The answer to this question depends what the purpose of the pumping is. In cases of maternal illness (e.g., breast infection, engorgement), it would be permitted either to express the milk for discarding (e.g., straight into sink) or into a container with soap in it. When the milk is required to feed an infant who is ill, then an individual question must be asked. The ruling will depend on a number of factors, such as the infant's age and condition.
If milk expression is permitted in a given situation, it can be done via hand expression, use of a manual pump, or use of an electric pump on a timer. When using a timer, it is important that the breast be positioned within the flange of the pump before the timer activates the machine. In addition to ruining the motor, leaving the pump on for all of Shabbat increases the halachic difficulties because putting the breast on the pump starts the pumping process directly. This is halachically more problematic than setting the machine goes on automatically when the breast is already in position. An individual halachic question should be asked in each case.

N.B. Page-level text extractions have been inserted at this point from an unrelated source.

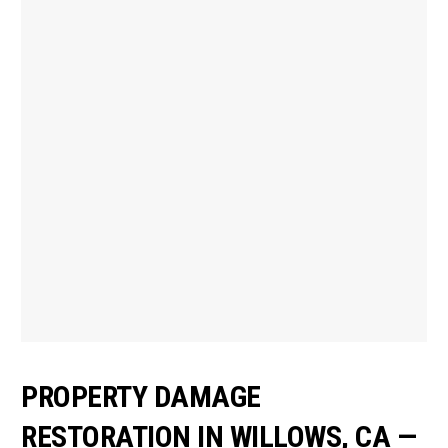
PROPERTY DAMAGE
RESTORATION IN WILLOWS, CA —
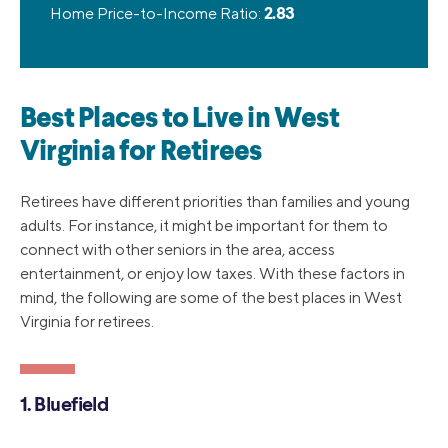
Home Price-to-Income Ratio:
2.83
Best Places to Live in West
Virginia for Retirees
Retirees have different priorities than families and young
adults. For instance, it might be important for them to
connect with other seniors in the area, access
entertainment, or enjoy low taxes. With these factors in
mind, the following are some of the best places in West
Virginia for retirees.
1. Bluefield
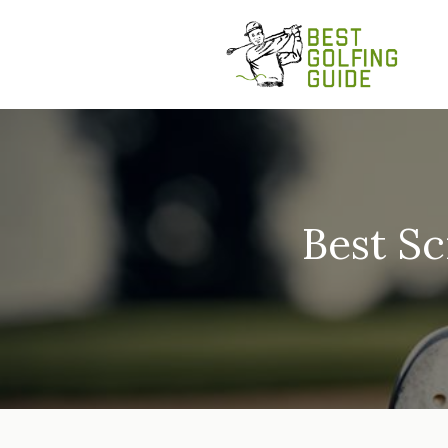
Skip
to
content
Best Sc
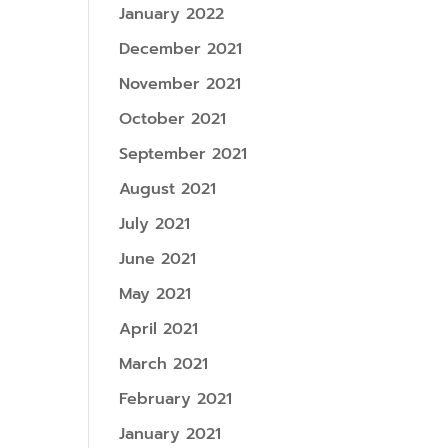
January 2022
December 2021
November 2021
October 2021
September 2021
August 2021
July 2021
June 2021
May 2021
April 2021
March 2021
February 2021
January 2021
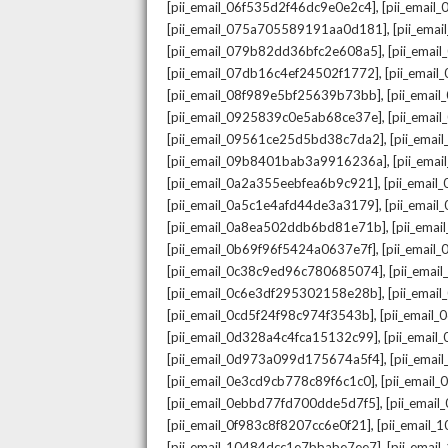
,
[pii_email_06f535d2f46dc9e0e2c4]
[pii_emai
,
[pii_email_075a705589191aa0d181]
[pii_ema
,
[pii_email_079b82dd36bfc2e608a5]
[pii_ema
,
[pii_email_07db16c4ef24502f1772]
[pii_emai
,
[pii_email_08f989e5bf25639b73bb]
[pii_emai
,
[pii_email_0925839c0e5ab68ce37e]
[pii_ema
,
[pii_email_09561ce25d5bd38c7da2]
[pii_ema
,
[pii_email_09b8401bab3a9916236a]
[pii_ema
,
[pii_email_0a2a355eebfea6b9c921]
[pii_emai
,
[pii_email_0a5c1e4afd44de3a3179]
[pii_emai
,
[pii_email_0a8ea502ddb6bd81e71b]
[pii_ema
,
[pii_email_0b69f96f5424a0637e7f]
[pii_emai
,
[pii_email_0c38c9ed96c780685074]
[pii_emai
,
[pii_email_0c6e3df295302158e28b]
[pii_emai
,
[pii_email_0cd5f24f98c974f3543b]
[pii_email
,
[pii_email_0d328a4c4fca15132c99]
[pii_emai
,
[pii_email_0d973a099d175674a5f4]
[pii_ema
,
[pii_email_0e3cd9cb778c89f6c1c0]
[pii_email
,
[pii_email_0ebbd77fd700dde5d7f5]
[pii_emai
,
[pii_email_0f983c8f8207cc6e0f21]
[pii_email
,
[pii_email_10484dcc1e7bbabe7ee7]
[pii_emai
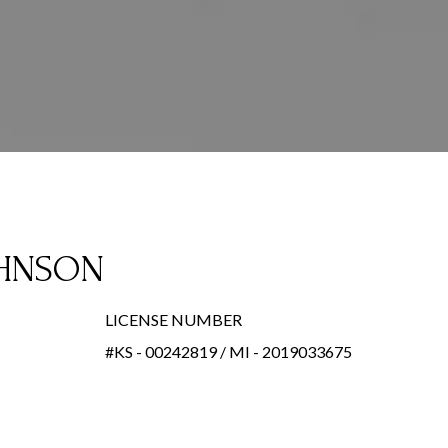
OHNSON
LICENSE NUMBER
#KS - 00242819 / MI - 2019033675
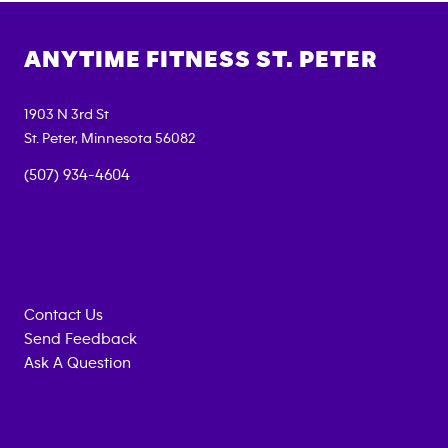
ANYTIME FITNESS
ST. PETER
1903 N 3rd St
St. Peter
,
Minnesota
56082
(507) 934-4604
Contact Us
Send Feedback
Ask A Question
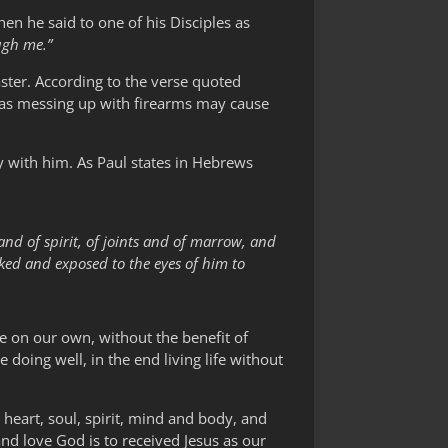
 he said to one of his Disciples as
ugh me.”
aster. According to the verse quoted
reas messing up with firearms may cause
y with him. As Paul states in Hebrews
and of spirit, of joints and of marrow, and
aked and exposed to the eyes of him to
fe on our own, without the benefit of
 doing well, in the end living life without
 heart, soul, spirit, mind and body, and
and love God is to received Jesus as our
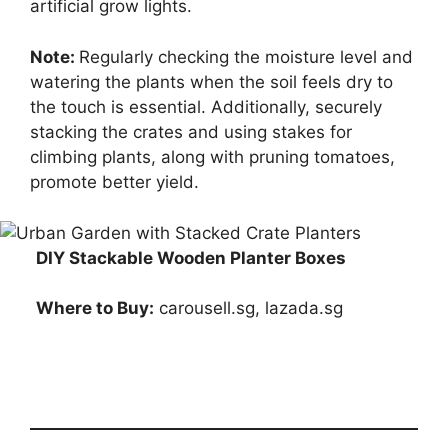
artificial grow lights.
Note:
Regularly checking the moisture level and
watering the plants when the soil feels dry to
the touch is essential. Additionally, securely
stacking the crates and using stakes for
climbing plants, along with pruning tomatoes,
promote better yield.
DIY Stackable Wooden Planter Boxes
Where to Buy:
carousell.sg, lazada.sg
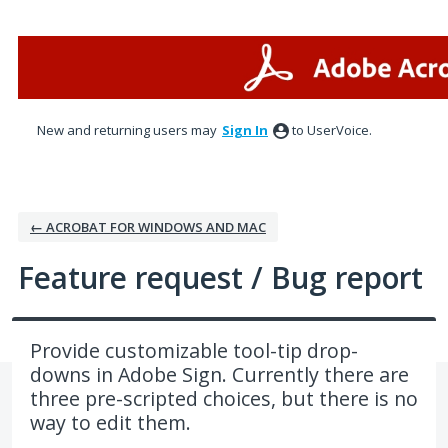
Skip
to
content
New and returning users may
Sign In
to UserVoice.
← ACROBAT FOR WINDOWS AND MAC
Feature request / Bug report
Provide customizable tool-tip drop-
downs in Adobe Sign. Currently there are
three pre-scripted choices, but there is no
way to edit them.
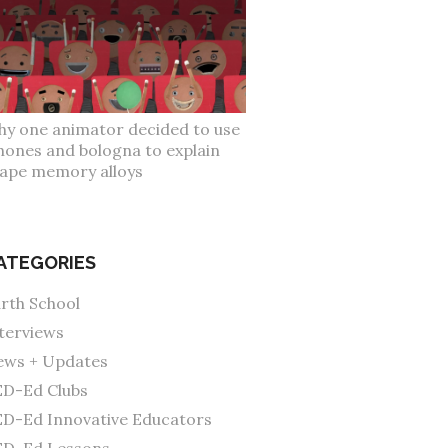
y one animator decided to use
hones and bologna to explain
ape memory alloys
ATEGORIES
rth School
terviews
ws + Updates
D-Ed Clubs
D-Ed Innovative Educators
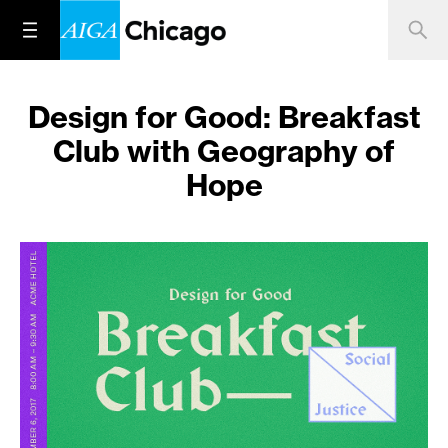
Design for Good: Breakfast
Club with Geography of
Hope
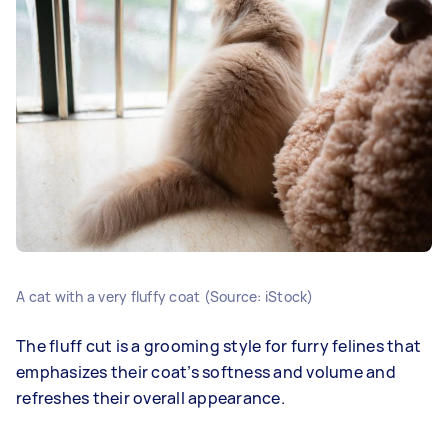
A cat with a very fluffy coat (Source: iStock)
The fluff cut is a grooming style for furry felines that
emphasizes their coat’s softness and volume and
refreshes their overall appearance.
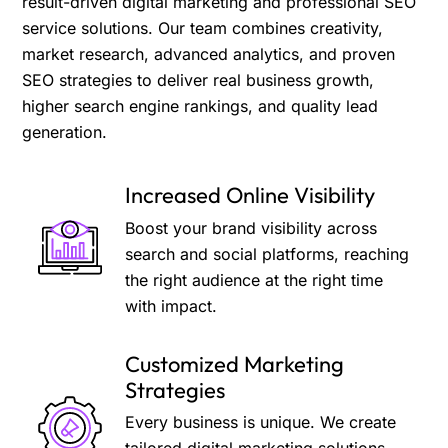
result-driven digital marketing and professional SEO
service solutions. Our team combines creativity,
market research, advanced analytics, and proven
SEO strategies to deliver real business growth,
higher search engine rankings, and quality lead
generation.
Increased Online Visibility
Boost your brand visibility across
search and social platforms, reaching
the right audience at the right time
with impact.
Customized Marketing
Strategies
Every business is unique. We create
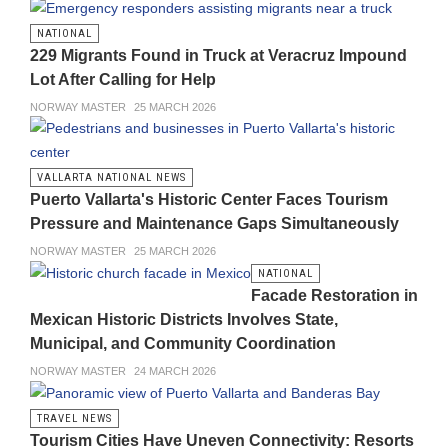
NATIONAL
229 Migrants Found in Truck at Veracruz Impound
Lot After Calling for Help
NORWAY MASTER
25 MARCH 2026
VALLARTA NATIONAL NEWS
Puerto Vallarta's Historic Center Faces Tourism
Pressure and Maintenance Gaps Simultaneously
NORWAY MASTER
25 MARCH 2026
NATIONAL
Facade Restoration in
Mexican Historic Districts Involves State,
Municipal, and Community Coordination
NORWAY MASTER
24 MARCH 2026
TRAVEL NEWS
Tourism Cities Have Uneven Connectivity: Resorts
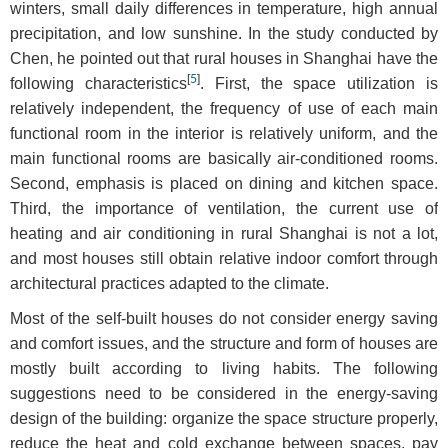
winters, small daily differences in temperature, high annual
precipitation, and low sunshine. In the study conducted by
Chen, he pointed out that rural houses in Shanghai have the
[
5
]
following characteristics
. First, the space utilization is
relatively independent, the frequency of use of each main
functional room in the interior is relatively uniform, and the
main functional rooms are basically air-conditioned rooms.
Second, emphasis is placed on dining and kitchen space.
Third, the importance of ventilation, the current use of
heating and air conditioning in rural Shanghai is not a lot,
and most houses still obtain relative indoor comfort through
architectural practices adapted to the climate.
Most of the self-built houses do not consider energy saving
and comfort issues, and the structure and form of houses are
mostly built according to living habits. The following
suggestions need to be considered in the energy-saving
design of the building: organize the space structure properly,
reduce the heat and cold exchange between spaces, pay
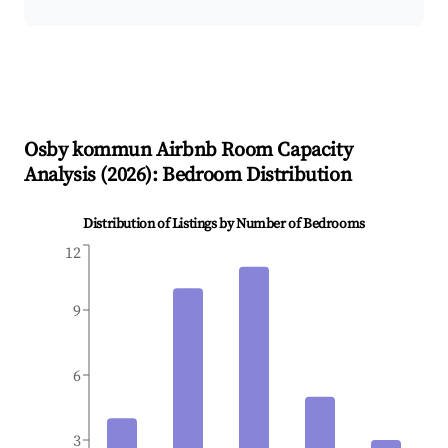
Osby kommun
Airbnb Room Capacity
Analysis (
2026
): Bedroom Distribution
Distribution of Listings by Number of Bedrooms
12
9
6
3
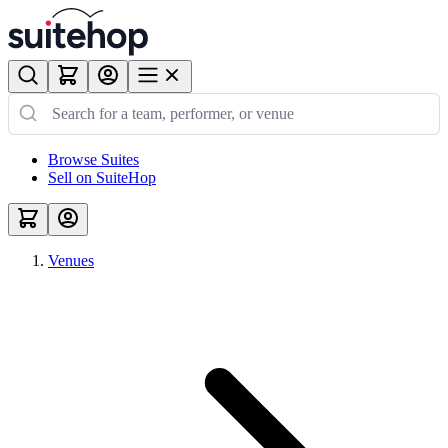
Browse Suites
Sell on SuiteHop
Venues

It is important to remember that there are two purposes involved in breast milk expression. The first is to prevent pain and increased risk of infection on the part of the mother. For this purpose, some form of expression is always permitted, although the milk may have to be discarded or rendered unfit for use. The second purpose is for the child to obtain the milk. The answer to this will depend on the condition of the child and the availability of additional previously pumped milk. The physician can aid the breastfeeding mother in asking her halachic question by clearly explaining the importance of breast milk and the risks of substituting artificial milk. A good summary of the current scientific data can be found in: American Academy of Pediatrics. Breastfeeding and the use of human milk. Pediatrics 2005;115:496-506. This article can also be accessed via the AAP website (www.aap.org).